News Release

A new method accelerates the mapping of genes in the 'Dark Matter' of our DNA

It offers a way of mapping genes in a more accurate, faster and cheaper way.

Peer-Reviewed Publication

Center for Genomic Regulation

The information in the sequence of the human genome has a paramount importance in biomedical research. However, the value of this information is very limited in absence of a detailed map of the genes encoded in the genome. The genes are the basic biological units responsible for the biological traits of organism. Detailed information already exists, on the genomic regions that contain the genes that code for proteins, but the information about non-coding DNA regions - also known as DNA "dark matter" - lags behind. Here are found poorly-understood genes called "long non-coding RNAs" (lncRNAs), which are amongst the most numerous of all, and have been linked to a variety of diseases.

In a paper published today in Nature Genetics, an international team of scientists led by researchers at the Centre for Genomic Regulation (CRG) in Barcelona, in collaboration with researchers at Cold Spring Harbor in New York, the Wellcome Trust Sanger Institute in Hinxton, and qGenomics in Barcelona, sheds new light on this topic. In order to better identify, map, and characterize those "dark matter" genes, they have developed a new method that improves throughput and accuracy of current methods, and applied it in human and mouse.
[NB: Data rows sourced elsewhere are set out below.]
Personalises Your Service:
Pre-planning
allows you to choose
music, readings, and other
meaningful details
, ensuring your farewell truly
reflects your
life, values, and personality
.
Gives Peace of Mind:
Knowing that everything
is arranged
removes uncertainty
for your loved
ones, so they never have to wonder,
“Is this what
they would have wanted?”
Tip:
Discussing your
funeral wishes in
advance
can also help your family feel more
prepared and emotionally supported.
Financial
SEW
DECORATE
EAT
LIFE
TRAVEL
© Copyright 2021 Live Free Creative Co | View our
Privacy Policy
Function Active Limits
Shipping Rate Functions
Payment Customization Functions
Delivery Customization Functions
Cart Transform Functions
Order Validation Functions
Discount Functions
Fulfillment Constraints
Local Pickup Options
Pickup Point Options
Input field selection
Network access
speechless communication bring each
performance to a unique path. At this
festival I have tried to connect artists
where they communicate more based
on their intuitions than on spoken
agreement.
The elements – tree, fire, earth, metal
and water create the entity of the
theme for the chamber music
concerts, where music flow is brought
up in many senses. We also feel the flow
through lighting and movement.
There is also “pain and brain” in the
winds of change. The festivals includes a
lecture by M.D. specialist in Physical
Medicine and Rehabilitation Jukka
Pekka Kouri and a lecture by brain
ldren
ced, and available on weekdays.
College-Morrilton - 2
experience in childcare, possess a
"98% of our DNA does not encode for proteins. These DNA regions contain thousands of uncharacterised non-protein-coding genes, but there is still a long way to go until we fully understand their functions and their roles in disease. Reaching this goal will require complete gene maps. Our method represents an important step in this direction," explained Rory Johnson, CRG alumnus currently Principal Investigator at the University of Bern, and co-leader of this paper.

The key feature of the new method, named RNA Capture Long Seq (CLS), is that it focuses specifically on the non-coding regions of the genome, that are amplified and analysed using the most advanced sequencing. "In this way we could produce a detailed map of 3,500 long non-coding RNAs in human and mice (about 20% of all those known so far) As a result, we characterized the genomic features of long-non-coding RNAs to better understand how these genes work," stated Julien Lagarde and Barbara Uszczynska, co-first authors and CRG researchers.
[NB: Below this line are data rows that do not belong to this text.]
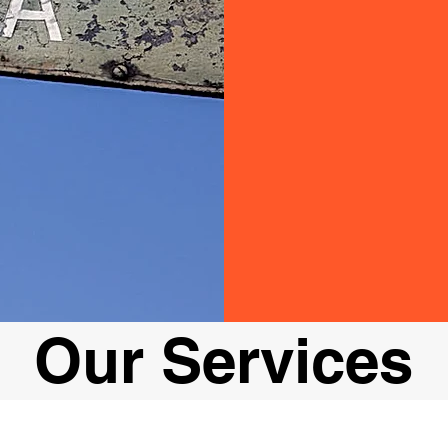
Our Services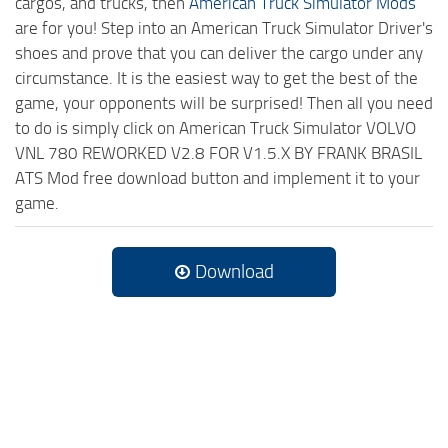
cargos, and trucks, then
American Truck Simulator Mods
are for you! Step into an American Truck Simulator Driver's
shoes and prove that you can deliver the cargo under any
circumstance. It is the easiest way to get the best of the
game, your opponents will be surprised! Then all you need
to do is simply click on American Truck Simulator VOLVO
VNL 780 REWORKED V2.8 FOR V1.5.X BY FRANK BRASIL
ATS Mod free download button and implement it to your
game.
Download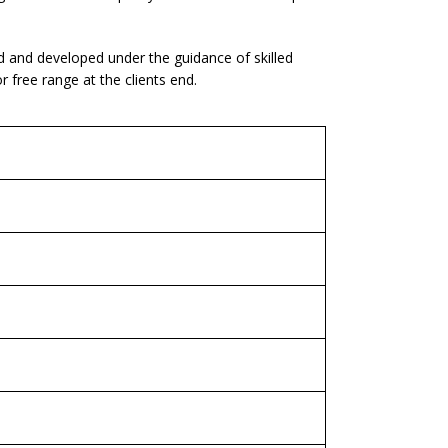
d and developed under the guidance of skilled
free range at the clients end.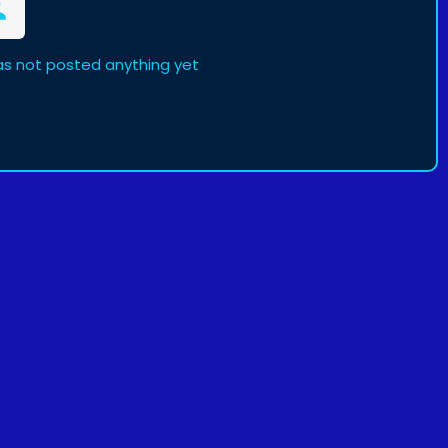
s not posted anything yet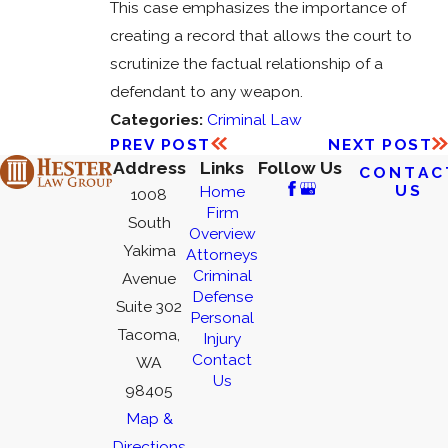
This case emphasizes the importance of
creating a record that allows the court to
scrutinize the factual relationship of a
defendant to any weapon.
Categories:
Criminal Law
PREV POST
NEXT POST
Address
Links
Follow Us
CONTAC
US
Home
1008
Firm
South
Overview
Yakima
Attorneys
Criminal
Avenue
Defense
Suite 302
Personal
Tacoma,
Injury
Contact
WA
Us
98405
Map &
Directions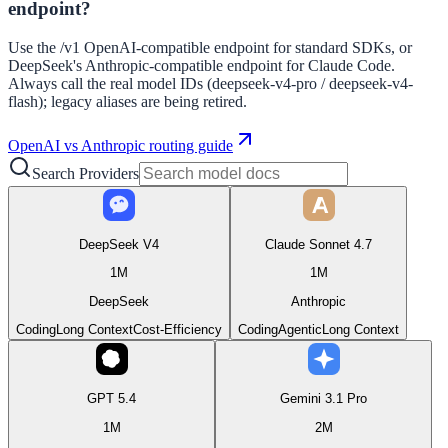
endpoint?
Use the /v1 OpenAI-compatible endpoint for standard SDKs, or
DeepSeek's Anthropic-compatible endpoint for Claude Code.
Always call the real model IDs (deepseek-v4-pro / deepseek-v4-
flash); legacy aliases are being retired.
OpenAI vs Anthropic routing guide
Search Providers
DeepSeek V4
Claude Sonnet 4.7
1M
1M
DeepSeek
Anthropic
Coding
Long Context
Cost-Efficiency
Coding
Agentic
Long Context
GPT 5.4
Gemini 3.1 Pro
1M
2M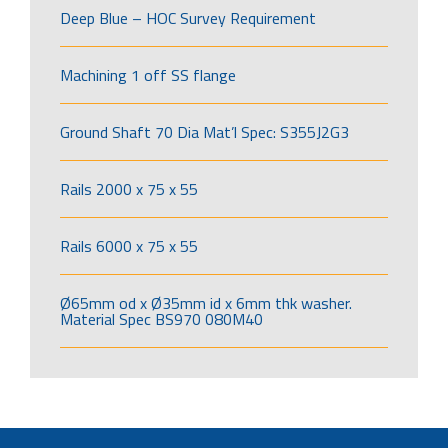
Deep Blue – HOC Survey Requirement
Machining 1 off SS flange
Ground Shaft 70 Dia Mat’l Spec: S355J2G3
Rails 2000 x 75 x 55
Rails 6000 x 75 x 55
Ø65mm od x Ø35mm id x 6mm thk washer.
Material Spec BS970 080M40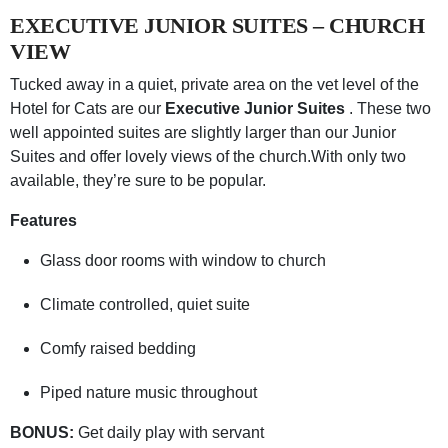
EXECUTIVE JUNIOR SUITES – CHURCH
VIEW
Tucked away in a quiet, private area on the vet level of the
Hotel for Cats are our
Executive Junior Suites
. These two
well appointed suites are slightly larger than our Junior
Suites and offer lovely views of the church.With only two
available, they’re sure to be popular.
Features
Glass door rooms with window to church
Climate controlled, quiet suite
Comfy raised bedding
Piped nature music throughout
BONUS:
Get daily play with servant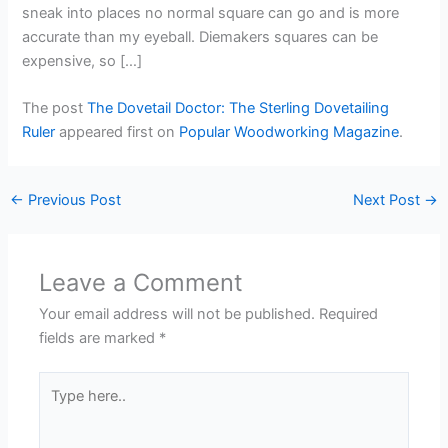
sneak into places no normal square can go and is more
accurate than my eyeball. Diemakers squares can be
expensive, so […]
The post
The Dovetail Doctor: The Sterling Dovetailing
Ruler
appeared first on
Popular Woodworking Magazine
.
←
Previous Post
Next Post
→
Leave a Comment
Your email address will not be published.
Required
fields are marked
*
Type
here..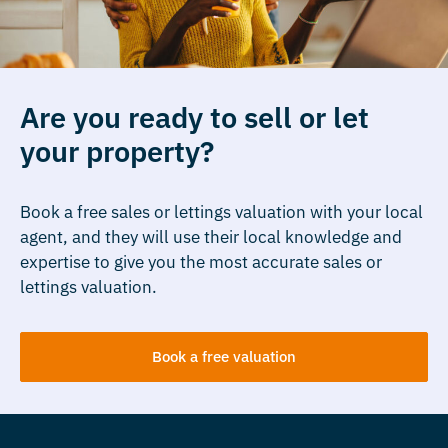
Are you ready to sell or let
your property?
Book a free sales or lettings valuation with your local
agent, and they will use their local knowledge and
expertise to give you the most accurate sales or
lettings valuation.
Book a free valuation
Researchers used this method to improve one of the most important genomic databases, GENCODE, which is the worldwide reference for the genes encoded in the human and mouse genomes. "Scientists around the globe are using GENCODE for their research projects as reference sets, so improving it means contributing to biomedical research worldwide", said Roderic Guigó, coordinator of the Bioinformatics and Genomics Programme at the CRG and co-leader of this work. GENCODE was initiated in year 2003 by Roderic Guigó as part of the ENCODE 'The Encyclopedia of the DNA elements' project. Now, thanks to this new method, Guigó and collaborators have substantially improved the gene catalogues, in particular, for long non-coding RNA genes. "We have found a cheaper, faster and more accurate method that results in an improved catalogue and that will first benefit scientists worldwide and, ultimately, society," concludes Guigó.

Almost 20 years after the Human Genome Project this work illustrates how our understanding on the information encoded in the genome is still evolving thanks to the development of increasingly powerful technologies. The better understanding of genomic function will lead, in turn, to a better understanding of health and disease.